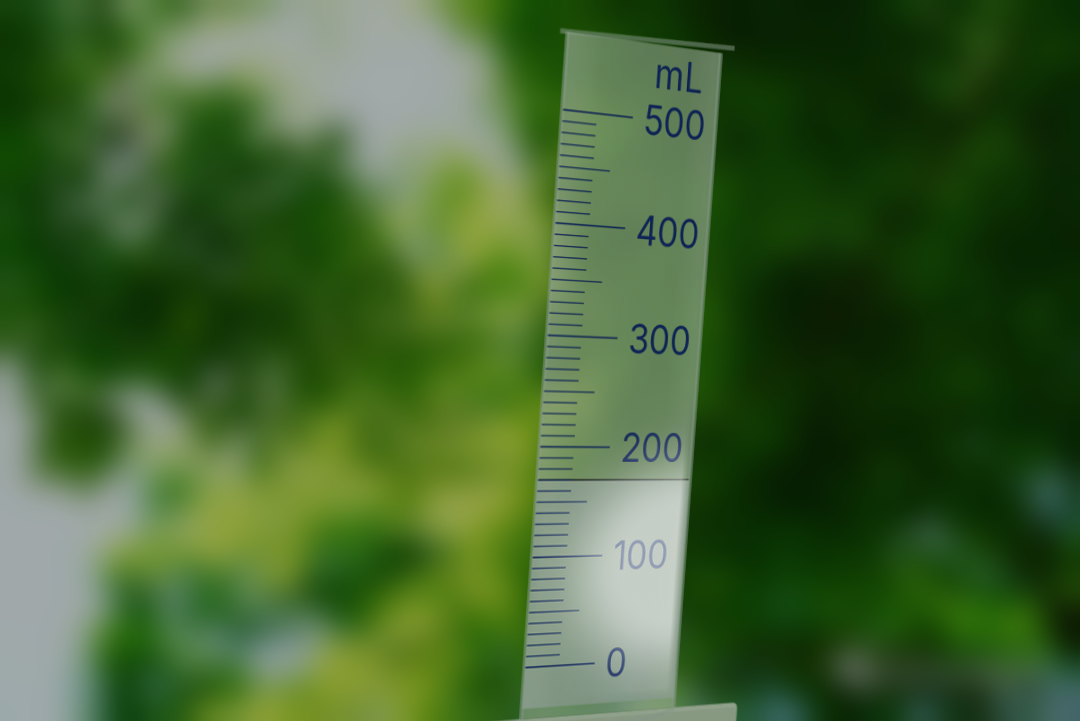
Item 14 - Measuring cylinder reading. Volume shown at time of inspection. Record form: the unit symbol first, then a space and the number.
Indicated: mL 170
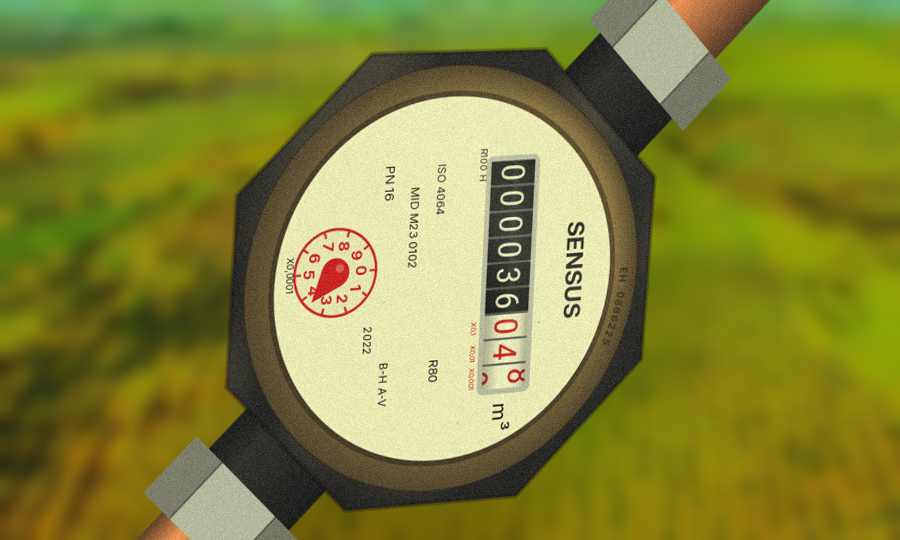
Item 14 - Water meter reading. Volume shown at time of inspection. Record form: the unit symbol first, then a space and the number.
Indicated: m³ 36.0483
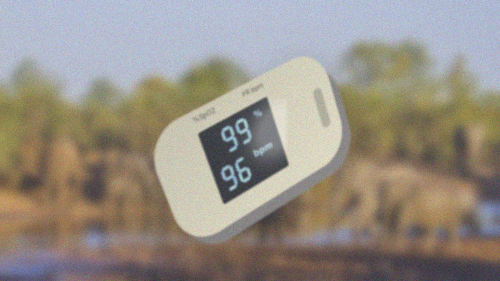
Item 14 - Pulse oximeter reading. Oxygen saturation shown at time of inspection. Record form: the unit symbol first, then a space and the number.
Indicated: % 99
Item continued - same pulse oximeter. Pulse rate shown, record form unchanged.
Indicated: bpm 96
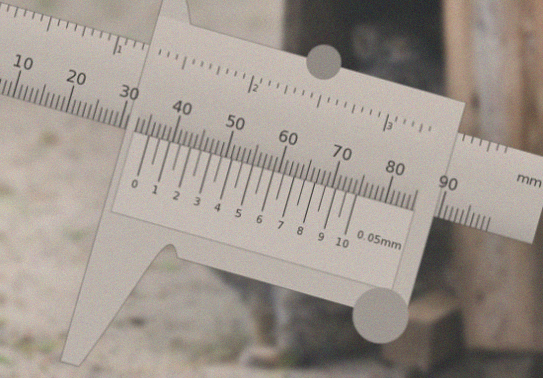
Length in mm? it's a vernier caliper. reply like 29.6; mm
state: 35.6; mm
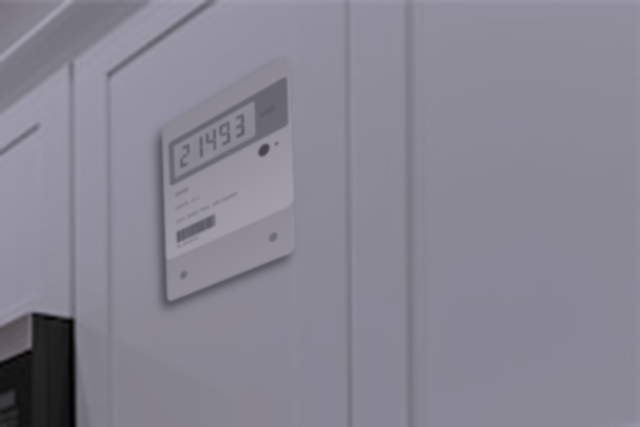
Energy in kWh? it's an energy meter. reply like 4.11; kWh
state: 21493; kWh
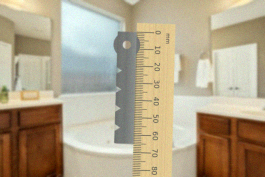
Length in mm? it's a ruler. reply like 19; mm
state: 65; mm
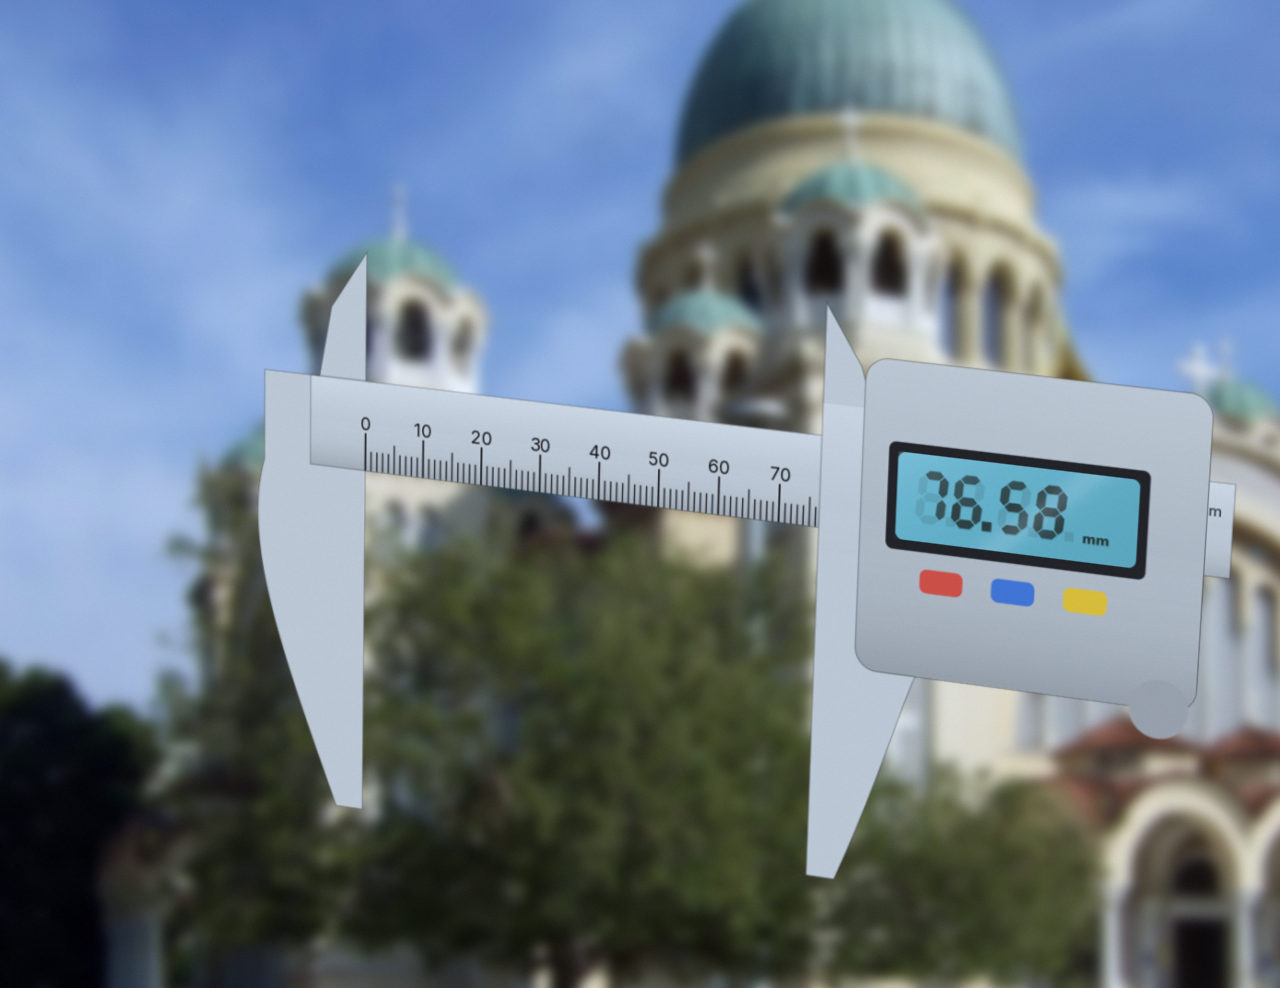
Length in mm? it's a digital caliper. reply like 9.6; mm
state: 76.58; mm
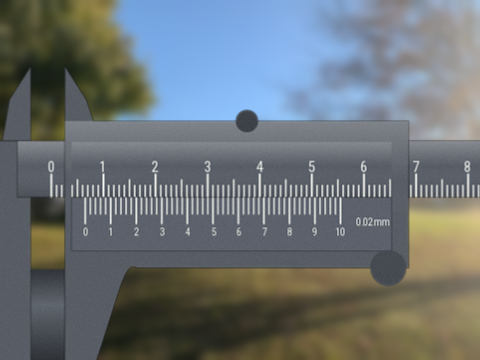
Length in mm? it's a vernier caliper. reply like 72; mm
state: 6.5; mm
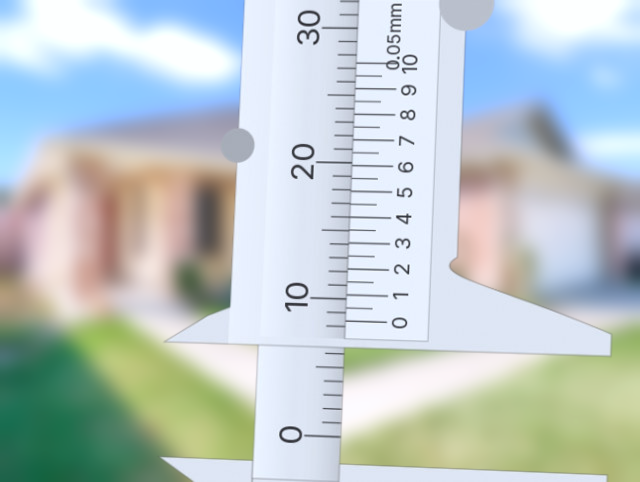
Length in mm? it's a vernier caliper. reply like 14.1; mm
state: 8.4; mm
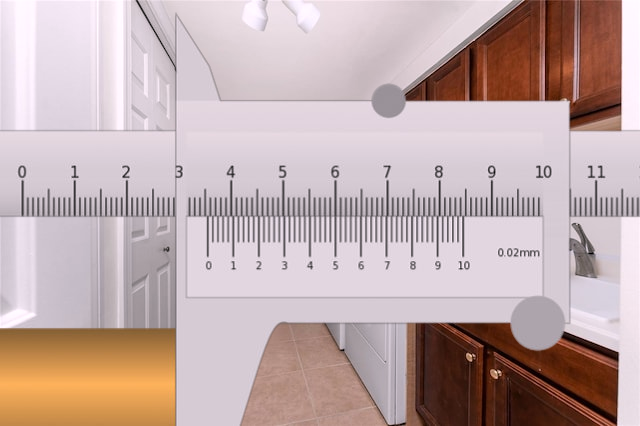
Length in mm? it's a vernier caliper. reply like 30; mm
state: 35.5; mm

-- -- --

* [About this exercise]: Recast the records as a Markdown table with the columns Row and Line, one numbered row per line and no blank lines. Begin at the line that contains "Energy in kWh?", continue through the end of the records, and leave out the pictures.

* [Task response]:
| Row | Line |
|---|---|
| 1 | Energy in kWh? it's an energy meter. reply like 4.11; kWh |
| 2 | state: 21493; kWh |
| 3 | Length in mm? it's a ruler. reply like 19; mm |
| 4 | state: 65; mm |
| 5 | Length in mm? it's a digital caliper. reply like 9.6; mm |
| 6 | state: 76.58; mm |
| 7 | Length in mm? it's a vernier caliper. reply like 72; mm |
| 8 | state: 6.5; mm |
| 9 | Length in mm? it's a vernier caliper. reply like 14.1; mm |
| 10 | state: 8.4; mm |
| 11 | Length in mm? it's a vernier caliper. reply like 30; mm |
| 12 | state: 35.5; mm |